Count the lines in the rows below that contain the string "heart", and reply with that number alone.
------
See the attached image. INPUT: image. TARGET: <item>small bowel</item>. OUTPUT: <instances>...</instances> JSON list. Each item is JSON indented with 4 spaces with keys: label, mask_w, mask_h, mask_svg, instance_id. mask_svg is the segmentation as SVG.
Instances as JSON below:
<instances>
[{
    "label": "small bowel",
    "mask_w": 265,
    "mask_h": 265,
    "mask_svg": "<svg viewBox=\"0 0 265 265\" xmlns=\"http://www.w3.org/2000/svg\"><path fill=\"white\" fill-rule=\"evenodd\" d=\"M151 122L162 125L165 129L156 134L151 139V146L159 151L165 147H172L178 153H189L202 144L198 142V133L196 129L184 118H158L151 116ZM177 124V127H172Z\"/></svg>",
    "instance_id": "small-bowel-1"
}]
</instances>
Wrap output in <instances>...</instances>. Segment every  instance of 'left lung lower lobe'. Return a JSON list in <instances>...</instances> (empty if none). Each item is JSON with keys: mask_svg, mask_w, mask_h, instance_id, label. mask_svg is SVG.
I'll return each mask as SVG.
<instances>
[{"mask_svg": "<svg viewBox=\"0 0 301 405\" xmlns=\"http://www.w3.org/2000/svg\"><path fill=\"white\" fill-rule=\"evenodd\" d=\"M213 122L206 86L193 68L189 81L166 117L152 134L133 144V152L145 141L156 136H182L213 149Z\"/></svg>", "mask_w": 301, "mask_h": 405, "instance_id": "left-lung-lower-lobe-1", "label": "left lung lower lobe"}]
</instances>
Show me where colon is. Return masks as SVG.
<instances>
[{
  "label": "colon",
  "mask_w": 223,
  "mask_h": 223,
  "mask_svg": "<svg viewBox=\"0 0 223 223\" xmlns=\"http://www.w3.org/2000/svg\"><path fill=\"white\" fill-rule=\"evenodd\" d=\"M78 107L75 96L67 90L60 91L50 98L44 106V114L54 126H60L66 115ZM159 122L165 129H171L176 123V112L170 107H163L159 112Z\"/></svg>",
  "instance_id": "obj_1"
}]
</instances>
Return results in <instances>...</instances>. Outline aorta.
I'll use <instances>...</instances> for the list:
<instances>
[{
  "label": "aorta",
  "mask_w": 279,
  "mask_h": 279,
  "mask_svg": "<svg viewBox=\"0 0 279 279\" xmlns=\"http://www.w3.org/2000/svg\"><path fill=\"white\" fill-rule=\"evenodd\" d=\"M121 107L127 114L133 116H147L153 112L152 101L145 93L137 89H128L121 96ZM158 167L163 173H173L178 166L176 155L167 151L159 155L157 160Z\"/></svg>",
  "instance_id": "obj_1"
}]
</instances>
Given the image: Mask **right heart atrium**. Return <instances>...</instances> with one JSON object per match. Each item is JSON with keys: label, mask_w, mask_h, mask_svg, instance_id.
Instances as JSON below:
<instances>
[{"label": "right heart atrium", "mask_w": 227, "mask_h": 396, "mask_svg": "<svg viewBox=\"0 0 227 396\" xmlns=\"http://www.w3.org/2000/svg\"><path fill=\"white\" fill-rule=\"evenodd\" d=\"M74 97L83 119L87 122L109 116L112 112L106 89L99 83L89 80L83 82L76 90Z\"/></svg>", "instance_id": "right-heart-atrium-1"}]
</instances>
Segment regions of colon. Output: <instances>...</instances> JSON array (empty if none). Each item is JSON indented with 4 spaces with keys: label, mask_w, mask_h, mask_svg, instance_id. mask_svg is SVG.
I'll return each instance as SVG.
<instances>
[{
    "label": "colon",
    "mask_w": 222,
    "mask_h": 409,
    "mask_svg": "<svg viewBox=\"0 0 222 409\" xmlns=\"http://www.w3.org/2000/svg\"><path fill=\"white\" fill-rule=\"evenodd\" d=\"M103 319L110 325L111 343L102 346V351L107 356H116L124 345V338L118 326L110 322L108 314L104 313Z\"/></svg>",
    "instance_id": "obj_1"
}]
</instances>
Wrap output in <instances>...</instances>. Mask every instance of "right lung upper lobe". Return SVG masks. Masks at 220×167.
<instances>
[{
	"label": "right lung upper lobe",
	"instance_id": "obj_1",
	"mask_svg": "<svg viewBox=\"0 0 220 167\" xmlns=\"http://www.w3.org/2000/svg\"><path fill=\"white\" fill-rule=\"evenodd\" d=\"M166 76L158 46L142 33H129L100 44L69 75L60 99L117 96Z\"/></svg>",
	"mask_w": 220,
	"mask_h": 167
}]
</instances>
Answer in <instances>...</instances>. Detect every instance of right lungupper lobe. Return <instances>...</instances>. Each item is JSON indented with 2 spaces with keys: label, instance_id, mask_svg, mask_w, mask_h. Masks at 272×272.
------
Expected answer:
2